A WIDER APPROACH TO THE LONG-TERM…

As I say, a commitment to long-termism means concrete steps to change the way government works – not just words or slogans. So for Labour, long-termism is about more than an approach to public services and budgets. As my colleague Chuka Umunna the shadow Business Secretary has set out through his ‘Agenda 2030’ process, we need an economic and industrial strategy to compete on quality, and not cost alone.

This means a serious strategy for investing in skills and getting the next generation ready for the world of work.

U-turns and indecision on investment allowances, the carbon floor price and regional growth funds have become barriers to business development.

Instead we want stability and certainty with a British Investment Bank and infrastructure decisions elevated from the daily politics with the creation of a long-term Independent Infrastructure Commission as recommended by Sir John Armitt.

And we need to take heed of the recommendations from Sir George Cox about how to overcome short-termism in business R&D, recruitment and investment.

Labour’s Policy Review process will culminate at our National Policy Forum in July. Ed Balls, Jon Cruddas and I have been clear that our conclusions and agenda will be radical but suited to our times. So it will not be about spending commitments, but solutions that are funded, achievable and which can be delivered in office.

Parties that make promises to the electorate must prove that those promises can be kept. If the Government really believed in long-termism, they would also allow the Office for Budget Responsibility to independently audit the manifesto spending and tax commitments of the main political parties.

That way we could elevate the debate at the next election into a comparison of genuine priorities, rather than a slanging match about whose statistics are accurate. But perhaps that’s precisely why the Chancellor doesn’t want independent validation of the figures.

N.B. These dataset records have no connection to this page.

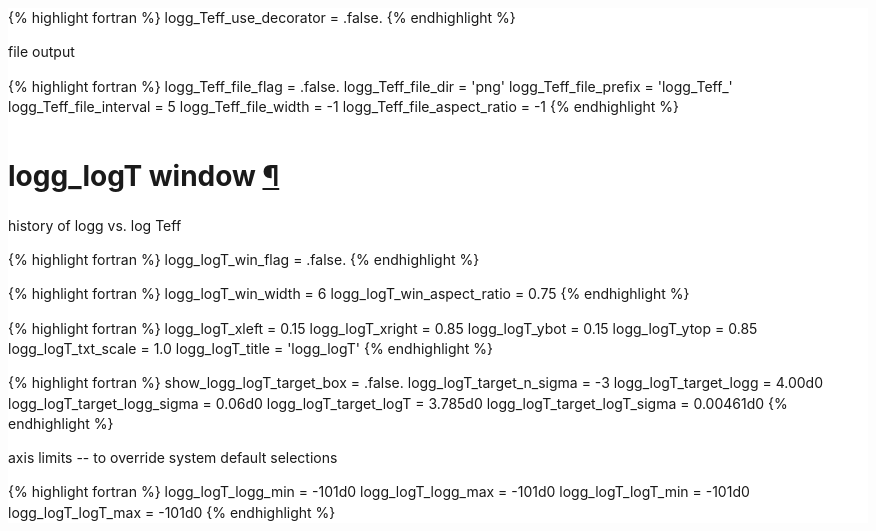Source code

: {% highlight fortran %}
logg_Teff_use_decorator = .false.
{% endhighlight %}


file output

{% highlight fortran %}
logg_Teff_file_flag = .false.
logg_Teff_file_dir = 'png'
logg_Teff_file_prefix = 'logg_Teff_'
logg_Teff_file_interval = 5
logg_Teff_file_width = -1
logg_Teff_file_aspect_ratio = -1
{% endhighlight %}

<h1 id="logg_logT_window">logg_logT window <a href="#logg_logT_window" title="Permalink to this location">¶</a></h1>


history of logg vs. log Teff

{% highlight fortran %}
logg_logT_win_flag = .false.
{% endhighlight %}


{% highlight fortran %}
logg_logT_win_width = 6
logg_logT_win_aspect_ratio = 0.75
{% endhighlight %}


{% highlight fortran %}
logg_logT_xleft = 0.15
logg_logT_xright = 0.85
logg_logT_ybot = 0.15
logg_logT_ytop = 0.85
logg_logT_txt_scale = 1.0
logg_logT_title = 'logg_logT'
{% endhighlight %}


{% highlight fortran %}
show_logg_logT_target_box = .false.
logg_logT_target_n_sigma = -3
logg_logT_target_logg = 4.00d0
logg_logT_target_logg_sigma = 0.06d0
logg_logT_target_logT = 3.785d0
logg_logT_target_logT_sigma = 0.00461d0
{% endhighlight %}


axis limits -- to override system default selections

{% highlight fortran %}
logg_logT_logg_min = -101d0
logg_logT_logg_max = -101d0
logg_logT_logT_min = -101d0
logg_logT_logT_max = -101d0
{% endhighlight %}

I’d like to conclude on the challenge to come.

I’m not heading into this expecting popularity. Quite the opposite.

All government departments in the next Labour Government will have to face fundamental questions as never before.

We won’t be able to undo the cuts that the have been felt in recent years. And I know that this will be disappointing for many people.

A more limited pot of money will have to be spent on a smaller number of priorities. Lower priorities will get less.

We are not arguing with the Government about the scale of the challenge.

But we do differ significantly on the best way to confront it.

George Osborne has had his five years to eradicate the deficit. I am determined that we finish that task on which he has failed.

Why does it matters so much to get the books into balance?

Because if you believe that as a society we achieve more by coming together and pooling our resources to deliver services from which we all benefit, then we have a responsibility to prove to the taxpayer that this can be done efficiently and effectively.

Public service budgets have got to be sustainable.

We need to continually demonstrate to taxpayers that they can trust the public realm to manage services well.

The alternative risks eroding public confidence and an opt-out culture of private provision for those who can afford it – and sub-standard services for the rest.

There’s no reason why we cannot create decent quality services and a fair society while living within our means.

This is why I believe those on the progressive centre-left of politics should embrace the goal of balancing the books. There is nothing left-wing about running a deficit.

As last week’s elections showed, the public want the realistic prospect of change, not just more of the same. And they want Labour to focus relentlessly on how it would deliver those changes.

These are serious times and they demand a hard-headed approach from political parties seeking the chance to govern.

By taking the long-term perspective and reviewing every item of government expenditure from the ground up I am confident we can get the job done.